When Turkey's application is turned down, as it undoubtedly will be, the Turkish authorities, working with the Americans, should long before have prepared to place the blame where the blame is due: the "bad image" of inoffensive and "moderate" Turkish Islam (nudge-nudge wink-wink) caused by the crazed Khomeinists and, especially, by the "Arabs" whom the Turks pride themselves on despising. Let Turkish fury be vented not at "post-Christian" or "Christian" Europe, but at those who they can pretend have "perverted" Islam (as all of us are now so used to pretending). In that way, the rejection of Turkey's membership mightlead not to a renewal of Islamic solidarity, in fury at the rejection (which could happen), but to a renewal of Kemalism, and a further distancing from the Arabs. Perhaps -- who knows -- if Kemalism is encouraged further, a wider Turkish understanding that Turkish identity is far more than Islam, that it predates Islam (and how many of those actually living in Anatolia are the descendants of those forced to convert under either Seljik or Ottoman conquest?), and the rich palimpsest of Anatolian history before Islam, outside of Islam, deserves recovery, reconsideration, respect, even reverence. Encourage the Turks, instead of slouching toward Byzantium, to run -- and on the double.
Be careful what you wish for! (Just kidding, Hugh!)
The Trib article can't even get it right about American government. What makes you think that they know what's happening in a foreign country? *ROFL* The article references the imaginary construct of "separation of church and state", going to show you the bias and ignorance of the reporter straight out of the gate.
The only way is to de-fang Islam and to let it die slowly. Freedom of mind, body, and soul can do this.
What Turkey is currently doing is a model which needs looking at, and perhaps adding even more teeth into, and importing it to western countries to regulate all things Islam. A slow death by banning it's violent scripture is possible if Governments have the will. The problem in the USA is, the government cannot by constitution interfere in the church, so Islam must be redefined not as a religion, but a cult. Only then can it be regulated.
To Hugh:
I thought that I had remembered something from you that was for Turkey's entry into the EU. I clearly was mistaken, and could not agree more with you, which was my own point, much less well put!
Ethylred
the division in the constitution is church and state. there is no mention of mosque in it.
What achivements of Kemalism? The military is making sure that the imams and other clerics stay out of politics, so that this frees space for the Turkish military to dominate politics. Hardly an achievement.
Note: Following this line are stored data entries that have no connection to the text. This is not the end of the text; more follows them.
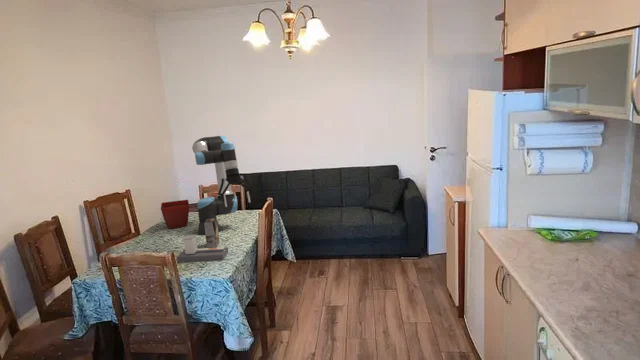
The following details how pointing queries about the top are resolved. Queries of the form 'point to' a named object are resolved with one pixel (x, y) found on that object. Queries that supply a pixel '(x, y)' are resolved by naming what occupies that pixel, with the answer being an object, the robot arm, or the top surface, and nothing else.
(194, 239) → the switch tab
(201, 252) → the switch deck
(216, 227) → the coffee box
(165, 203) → the plant pot
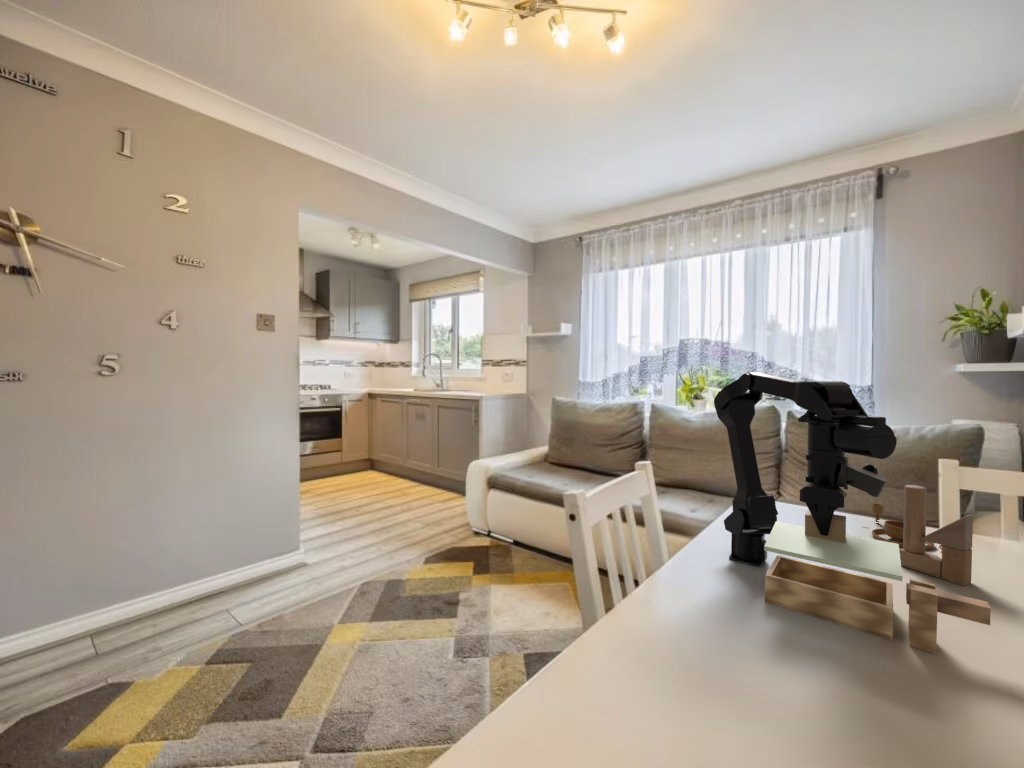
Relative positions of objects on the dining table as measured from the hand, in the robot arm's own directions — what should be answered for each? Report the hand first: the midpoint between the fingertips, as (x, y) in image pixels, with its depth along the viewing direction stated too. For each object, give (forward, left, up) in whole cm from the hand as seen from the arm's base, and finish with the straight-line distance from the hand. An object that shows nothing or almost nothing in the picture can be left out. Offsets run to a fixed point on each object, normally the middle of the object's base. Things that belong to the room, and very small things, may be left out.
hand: (824, 532), depth 81 cm
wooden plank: (+16, -4, -7) cm, 18 cm away
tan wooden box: (+3, -1, -13) cm, 14 cm away
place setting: (+12, +55, -14) cm, 58 cm away
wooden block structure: (+17, +31, -13) cm, 37 cm away
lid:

The only reason the "Directorate of Religious Affairs" exists is because without it, Islamic clerics would usurp Turkish generals in steering the country.
I have always admired the way the turks have dealt with muslim extremism. they seem to know its dangers far more than any other country.
Turkey's entry to the EU may indeed weaken to the levels of France UK holland and the other dhimified countries.
The EU legistature would then enable turkey to be taken over by islamist extremistm.
ATaturk must rolling in his coffin. The EU could do to turkey what the Ottaman empire spent eons preventing from happening.
I also read that turkey has both secular and islamic schools but limits entry to universities to religious schools graduates.
Can you imagine what the EU BOYS WOULD SAY ABOUT THAT!
the west can learn lots from the turks in how they have staved off the wahabists for hundreds of years.